The unit employs almost 80 forensic print specialists. Los Angeles County's chief Public Defender Michael Judge said the audit raises concerns that innocent people went to prison because analysts wrongly identified fingerprints.
Michael Judge: The problem is that fingerprint evidence is considered so powerful not only by jurors but by people who are accused by crimes that, in the face of an alleged fingerprint match, there are people who will plead guilty, even though they are innocent, for a reduced sentence.
Stoltze: Judge said his office would review cases handled by any of the LAPD personnel who were disciplined – and would determine whether fingerprints played an important role in those cases. Judge expressed anger that the LAPD never told him about the problem.
Judge: They were aware of this more than a year ago – perhaps even two years ago.

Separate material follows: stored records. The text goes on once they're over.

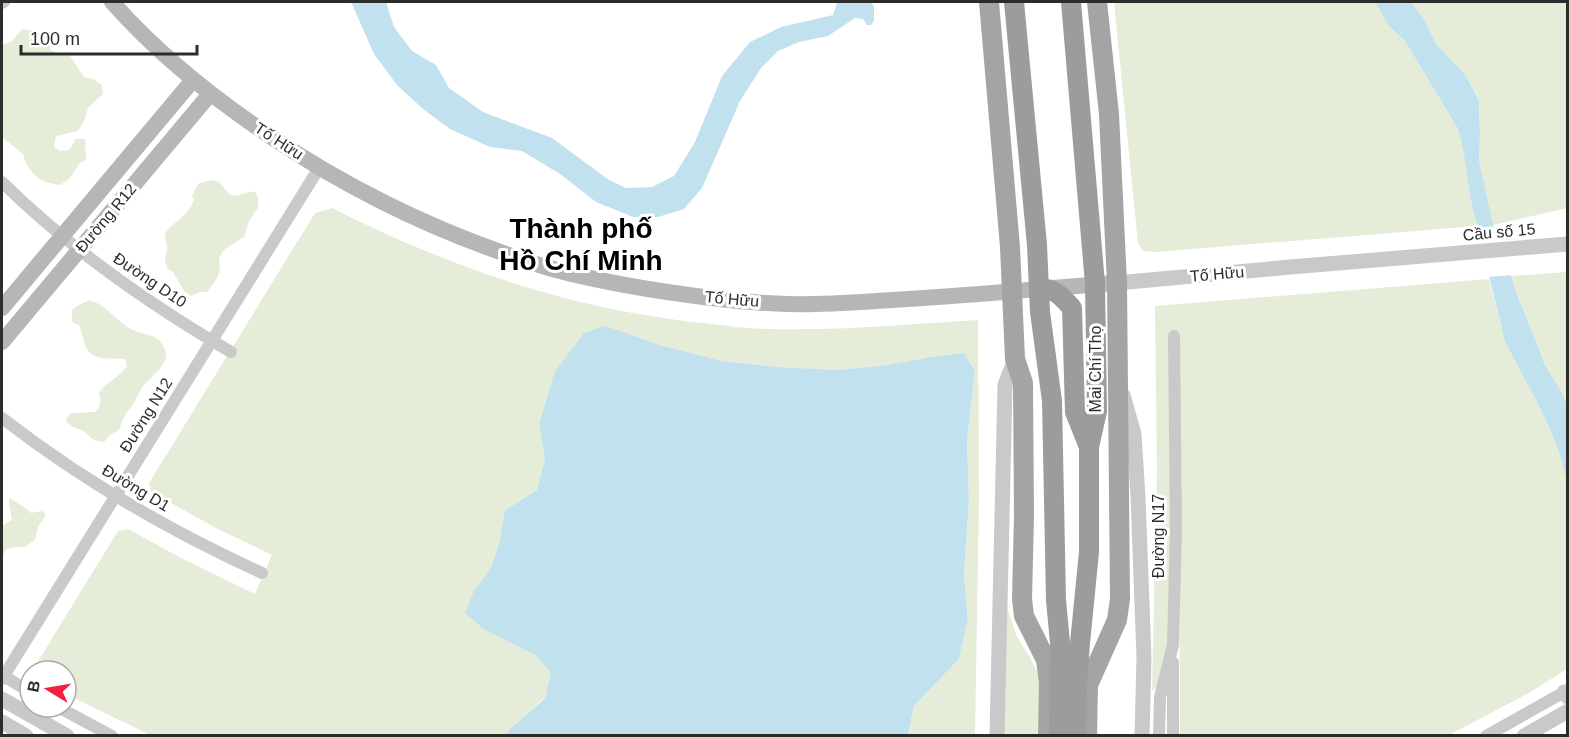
<svg xmlns="http://www.w3.org/2000/svg" width="1569" height="737" font-family="Arial,sans-serif">
<style>
.green{fill:#e5ecd8}
.water{fill:#c2e1ee}
.pier{fill:#fff}
.lines{fill:none;stroke-linecap:round;stroke-linejoin:round}
.minor{stroke:#c9c9c9;stroke-width:12}
.tertiary{stroke:#c9c9c9;stroke-width:15}
.secondary{stroke:#b6b6b6;stroke-width:16}
.primary{stroke:#a4a4a4;stroke-width:20}
.trunk{stroke:#9c9c9c;stroke-width:20}
.labels{text-anchor:middle;dominant-baseline:central;stroke-width:6;stroke-linejoin:round;paint-order:stroke}
.street-label{font-size:16px;fill:#2c2c2c;stroke:#fff}
.town-label{font-size:28px;font-weight:bold;fill:#000;stroke:#fff}
</style>
<rect width="100%" height="100%" fill="#fff"/>
<!-- green -->
<path class="green" d="M1114 2H1375L1388 25 1405 41 1458 129 1463 149 1470 197 1477 226 1155 252 1143 251 1138 243Z
M1411 2H1567V208L1493 225 1479 160 1480 136 1479 100 1465 74 1437 45 1423 18Z
M22 29C40 31 45 35 52 51L70 56 84 77 93 79 102 85 103 94 88 108 84 121 78 131 56 136 54 147 60 151 69 150 76 139H85L86 160 80 163 69 179 60 185C45 182 38 181 29 168 26 163 24 159 23 154L2 137V45L12 41Z
M211 180 219 182C222 185 226 191 229 194 239 199 246 190 255 192L258 197V208L249 221 244 237 225 249 219 257 220 270 217 278 207 292H200L191 296 184 291 173 272 168 269 165 262 167 248 165 233C176 220 187 217 194 200L192 196 198 184Z
M332 208C455 270 574 310 711 324 730 326 750 329 770 329 839 331 909 324 978 320L979 498 975 735H908L914 706 959 659 968 619 964 574 969 500 967 441 975 371 964 353 930 357 887 365 839 370 777 367 722 361 660 345 633 337 554 373 539 424 545 459 537 490 505 510 499 543 491 568 474 591 485 630 535 655 552 673 545 697 508 731 507 735H150L66 694V671H39L37 663 118 531 128 529 183 559 255 594 272 555 218 529 151 492 149 483 315 213Z
M1567 272V405C1561 390 1552 378 1545 364 1531 336 1521 306 1512 276Z
M1489 279 1505 342 1538 404 1552 434 1560 455 1567 483V669L1529 693 1449 735H1180L1178 332H1171L1172 527 1169 644 1159 686 1152 691 1157 472 1155 306Z
M89 300C107 305 116 321 131 329 140 334 150 334 158 339 163 344 168 353 165 360 161 370 151 377 144 385 139 391 137 399 132 406 125 415 123 418 119 430L111 434 104 442C88 440 94 438 83 431 76 427 71 428 66 421L68 416 72 413 95 412C101 406 101 401 99 393 105 382 119 378 127 366L125 359C111 358 91 362 85 345 83 339 82 332 79 325L72 322V310L79 305Z
M9 498 26 508 31 513 42 511 46 515 38 527 35 540 25 547H17L6 549 2 559V526L12 520 9 504Z
M1006 609 1008 610 1017 637 1031 659 1044 687V735L1003 736Z"/>
<!-- water -->
<path class="water" d="M351 2H386L394 27 412 51 436 65 449 88 483 112 552 138 609 180 626 188 652 187 674 176 695 142 722 76 750 42 781 27 833 15 837 3 836 2H871L874 7V21L871 25H867L863 19 855 18 828 36 799 42 778 51 761 68 740 101 702 188 684 209 658 217H633L596 202 560 174 522 151 490 147 450 129 423 109 397 85 374 54Z
M1375 2H1411L1423 18 1437 45 1465 74 1479 101 1480 136 1479 160 1495 233 1510 272 1520 302 1545 365 1562 393 1567 405V483L1560 455 1552 434 1538 404 1505 342 1470 197 1463 149 1458 129 1405 41 1388 25Z
M605 326 660 345 722 361 777 367 839 370 887 365 930 357 964 353 975 371 967 441 969 500 964 574 968 619 959 659 914 706 908 735H507L508 731 545 698 551 673 535 655 485 630 465 613 474 591 491 568 499 543 505 510 537 490 545 459 539 424 554 373 584 333Z"/>
<!-- pier -->
<path class="pier" d="M1497 227 1514 275 1486 277 1474 228Z"/>
<g class="lines">
<!-- minor -->
<path class="minor" d="M2 3 4 2
M2 182C70 249 149 304 231 352
M2 418C82 480 170 531 262 573
M2 675 30 692
M2 679 319 168
M58 707 112 736
M1159 736 1160 697 1173 645 1176 530 1174 336
M1173 736V662
M1486 736 1568 690"/>
<!-- tertiary -->
<path class="tertiary" d="M1117 283 1290 267 1568 244
M1123 395 1134 434 1138 497 1144 658 1142 736
M1564 692 1568 697
M2 699 67 736
M2 722 26 736
M997 736 1005 385 1015 359
M1524 736 1568 711"/>
<!-- secondary -->
<path class="secondary" d="M112 2C158 54 213 98 270 136 353 192 441 234 536 264 570 275 607 282 642 288 691 296 740 303 789 304 824 305 859 302 893 300 968 296 1043 288 1117 283
M2 308 193 80
M2 342 210 94"/>
<!-- primary -->
<path class="primary" d="M989 2 1010 247 1015 359 1023 383 1024 515 1022 599 1024 616 1046 660 1049 682 1048 736
M1087 736 1088 685 1117 620 1120 599 1117 283 1109 114 1097 2"/>
<!-- trunk -->
<path class="trunk" d="M1014 2 1037 245 1040 312 1052 401 1056 600 1060 643 1059 736
M1071 2 1095 284 1097 411 1089 447V552L1080 643 1077 685 1076 736
M1039 288C1056 289 1061 296 1072 308L1075 412 1089 447"/>
</g>
<g class="labels">
<!-- street labels -->
<g class="street-label">
<text transform="translate(279 141) rotate(33)">Tố Hữu</text>
<text transform="translate(106 218) rotate(-50)">Đường R12</text>
<text transform="translate(1499 232) rotate(-5)">Cầu số 15</text>
<text transform="translate(1217 274) rotate(-5)">Tố Hữu</text>
<text transform="translate(150 280) rotate(34)">Đường D10</text>
<text transform="translate(732 299) rotate(5)">Tố Hữu</text>
<text transform="translate(1095 369) rotate(-90)">Mai Chí Thọ</text>
<text transform="translate(146 415) rotate(-58)">Đường N12</text>
<text transform="translate(136 488) rotate(31)">Đường D1</text>
<text transform="translate(1158 536) rotate(-90)">Đường N17</text>
</g>
<!-- town labels -->
<g class="town-label">
<text x="581" y="228">Thành phố<tspan x="581" dy="32">Hồ Chí Minh</tspan></text>
</g>
</g>
<!-- border -->
<rect width="1569" height="737" fill="none" stroke="#2c2c2c" stroke-width="6"/>
<!-- north arrow -->
<g transform="translate(48 689) rotate(281)"><circle r="28" fill="#ffffff" stroke="#ababab" stroke-width="1.5"/>
<path d="M0-4.5L10 22L0 15L-10 22Z" fill="#f31f43"/>
<text y="-9" font-size="16" font-weight="bold" text-anchor="middle" fill="#2c2c2c">B</text>
</g>
<!-- scale -->
<path d="M21 45v9h176v-9" fill="none" stroke="#2c2c2c" stroke-width="3"/>
<text x="30" y="45" font-size="18" fill="#2c2c2c" stroke="#ffffff" stroke-width="4.5" paint-order="stroke">100 m</text>
</svg>
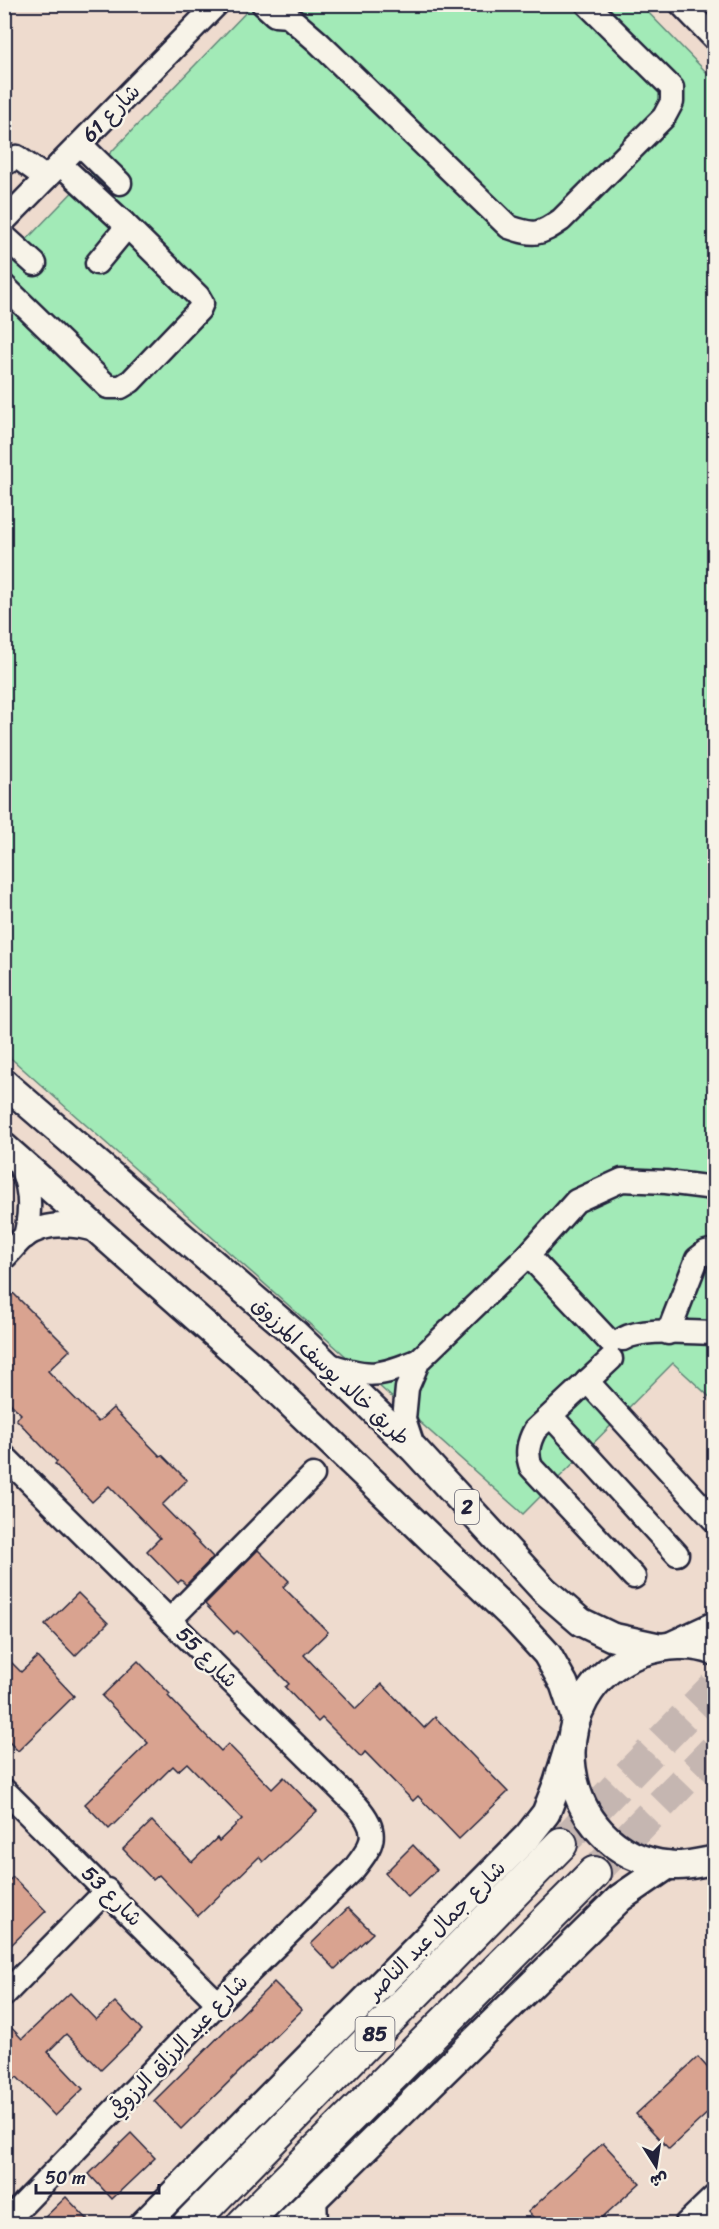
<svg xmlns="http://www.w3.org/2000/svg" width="719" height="2229" viewBox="0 0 719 2229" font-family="Sriracha,'Playpen Sans Arabic',sans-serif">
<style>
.green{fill:#a2eab7;stroke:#628679;stroke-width:1.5}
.building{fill:#d9a390;stroke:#22223b;stroke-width:1.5}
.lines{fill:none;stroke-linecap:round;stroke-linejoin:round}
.highway-tunnel{stroke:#c5b6b1;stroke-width:32;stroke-dasharray:32 16;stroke-linecap:butt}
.minor-casing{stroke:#22223b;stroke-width:27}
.major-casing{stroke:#22223b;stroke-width:32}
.highway-casing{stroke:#22223b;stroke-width:36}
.minor{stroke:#f7f3e8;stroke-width:22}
.major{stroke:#f7f3e8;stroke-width:27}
.highway{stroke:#f7f3e8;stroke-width:32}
.labels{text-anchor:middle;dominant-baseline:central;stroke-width:5;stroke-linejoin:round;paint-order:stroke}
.shield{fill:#f7f3e8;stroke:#62616f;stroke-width:1.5}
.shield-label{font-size:20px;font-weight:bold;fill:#22223b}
.street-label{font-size:21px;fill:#22223b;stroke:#f7f3e8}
</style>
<rect width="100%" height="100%" fill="#eedbce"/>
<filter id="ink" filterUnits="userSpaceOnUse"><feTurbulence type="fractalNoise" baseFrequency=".0167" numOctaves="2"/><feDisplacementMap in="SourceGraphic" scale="12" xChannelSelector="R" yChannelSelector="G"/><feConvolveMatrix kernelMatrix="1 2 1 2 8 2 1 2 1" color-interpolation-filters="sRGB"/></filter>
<g filter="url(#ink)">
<path class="green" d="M253,5H641L714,80V1401L673,1363L523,1514L5,1053V262Z"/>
<g class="building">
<path d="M13,1293L70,1350L48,1371L98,1422L113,1408L160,1456L162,1455L187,1480L162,1505L213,1557L186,1585L181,1580L178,1583L147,1551L160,1538L109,1486L92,1502L55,1464L57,1462L16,1419L21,1414L4,1397V1301Z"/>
<path d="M258,1550L289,1581L283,1587L328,1632L304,1655L356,1709L382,1684L424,1728L435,1717L508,1792L459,1839L418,1796L413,1801L365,1752L361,1757L322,1718L318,1722L285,1687L289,1684L237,1631L234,1634L205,1604Z"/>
<path d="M78,1593L108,1623L75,1656L45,1625Z"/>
<path d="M4,1655L21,1672L37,1657L74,1696L18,1751L4,1737Z"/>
<path d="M138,1661L170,1694L168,1696L221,1751L228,1744L272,1789L284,1777L317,1811L263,1862L259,1857L198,1916L159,1875L153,1880L123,1849L152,1821L192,1862L217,1838L219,1841L242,1819L187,1763L178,1771L173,1766L109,1829L85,1804L148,1743L102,1696Z"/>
<path d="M413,1845L437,1870L408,1897L385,1873Z"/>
<path d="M13,1877L46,1911L4,1952V1885Z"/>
<path d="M348,1908L373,1933L335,1969L311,1944Z"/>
<path d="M274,1982L302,2010L181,2129L154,2101Z"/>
<path d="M70,1993L96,2020L115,2002L142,2030L101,2070L66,2034L48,2052L83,2089L55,2116L17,2077L4,2089V2020L22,2039Z"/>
<path d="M698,2057L714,2075V2107L669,2149L636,2114Z"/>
<path d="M131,2133L155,2158L112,2199L89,2174Z"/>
<path d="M603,2143L640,2183L595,2224H540L528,2212Z"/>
<path d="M66,2197L92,2224H38Z"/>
</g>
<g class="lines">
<g class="highway-tunnel">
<path d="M561,1844L714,1687"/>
<path d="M594,1873L714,1750"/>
</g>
<g class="minor-casing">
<g id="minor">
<path d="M263,4L275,15L288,16L318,42L509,227C535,236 539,235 561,220L664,117L672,102V88L587,4"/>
<path d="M681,4L714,38"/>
<path d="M80,144L120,183"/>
<path d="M4,164L17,157L46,178"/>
<path d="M60,164L124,223L125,229L97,263"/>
<path d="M4,221L217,4"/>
<path d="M4,236L35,264"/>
<path d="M4,286L108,387H121L131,381L199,310L202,303L198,296L124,223"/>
<path d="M16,1158C31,1185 32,1207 25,1237"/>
<path d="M528,1255L610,1342"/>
<path d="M4,1258C11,1251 17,1243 24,1237C47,1220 77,1224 102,1232"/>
<path d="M668,1333L697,1259L706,1252L714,1250"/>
<path d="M623,1339C643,1327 690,1333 714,1333"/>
<path d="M611,1359L535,1430C528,1443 526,1453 531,1467L634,1577"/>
<path d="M327,1364C368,1378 379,1377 419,1360"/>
<path d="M587,1381L714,1520"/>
<path d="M551,1416L677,1554"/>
<path d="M414,1449L404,1419L407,1388L419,1360L528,1255L576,1201L622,1180L666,1182L714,1188"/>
<path d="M4,1456L357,1806C381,1833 373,1845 353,1870L218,2003L4,2224"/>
<path d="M170,1620L313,1475"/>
<path d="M4,1790L218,2003"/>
<path d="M4,1995L107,1890"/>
<path d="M315,2197L316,2224"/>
<path d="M686,2224L714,2197"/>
</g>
</g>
<g class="major-casing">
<g id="major">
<path d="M4,1083L295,1334L414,1449L544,1590L581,1622L612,1637L658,1647"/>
<path d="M4,1147L259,1373L515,1619L547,1654L564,1684L576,1720"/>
<path d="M675,1644L714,1626"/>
<path d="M714,1651C692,1642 665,1645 643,1652C533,1690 555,1854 669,1865C685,1867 699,1863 714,1860"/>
<path d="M144,2224L528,1836L546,1813L558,1782L570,1743"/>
<path d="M288,2224L620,1898L668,1865"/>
</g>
</g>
<g class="highway-casing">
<g id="highway">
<path d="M189,2224L561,1844"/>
<path d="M243,2224L594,1873"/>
</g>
</g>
<use href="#minor" class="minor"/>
<use href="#major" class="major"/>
<use href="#highway" class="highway"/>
</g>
</g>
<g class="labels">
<g class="shield">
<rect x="455" y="1490" width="24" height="34" rx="4.5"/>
<rect x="355.5" y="2017" width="39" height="34" rx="4.5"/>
</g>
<g class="shield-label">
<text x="467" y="1507">2</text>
<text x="375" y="2034">85</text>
</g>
<g class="street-label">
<text transform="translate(111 113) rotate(-45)">شارع 61</text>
<text transform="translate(331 1371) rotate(43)">طريق خالد يوسف المرزوق</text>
<text transform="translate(207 1657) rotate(45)">شارع 55</text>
<text transform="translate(112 1896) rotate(45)">شارع 53</text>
<text transform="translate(436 1930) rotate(-45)">شارع جمال عبد الناصر</text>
<text transform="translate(178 2046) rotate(-46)">شارع عبد الرزاق الرزوقي</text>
</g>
</g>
<rect width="719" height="2229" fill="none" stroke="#f7f3e8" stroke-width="24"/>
<rect x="12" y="12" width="695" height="2205" fill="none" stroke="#22223b" stroke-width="2" filter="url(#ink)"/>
<g transform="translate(656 2166) rotate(168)" stroke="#f7f3e8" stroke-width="4.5" paint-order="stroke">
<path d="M0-4.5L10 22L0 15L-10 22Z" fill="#22223b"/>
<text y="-9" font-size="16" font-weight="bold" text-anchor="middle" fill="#22223b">ش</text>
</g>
<path d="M36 2184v9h123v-9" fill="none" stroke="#22223b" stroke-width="3"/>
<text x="45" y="2184" font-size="18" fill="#22223b" stroke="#f7f3e8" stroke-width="4.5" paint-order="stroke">50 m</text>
</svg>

Had they disclosed it much earlier, then we could have reviewed the cases while they were still in the system.
Stoltze: Joseph Peterson directs the School of Criminal Justice and Criminalistics at Cal State L.A.
Joseph Peterson: It does surprise me but I have to say that over the last several years, there've been other incidents like this where there have been mistakes. Our concern is that there are proper procedures in place to catch those mistakes and then to remedy the problems that are found.
Stoltze: The Times quoted LAPD officials as saying they've tightened oversight of the fingerprinting unit, but the department reportedly has declined to hire outside auditors to conduct a full review because it doesn't have the money. Then again, said City Councilman Weiss, Chief Bratton never asked for that money.
Weiss: As far as I know, there has never been a request to the council from the LAPD to pay for anything related to this.
Stoltze: Weiss said he learned of the problems only after the news media reported them. He promised to hold hearings on the issue during his Public Safety Committee meeting next month.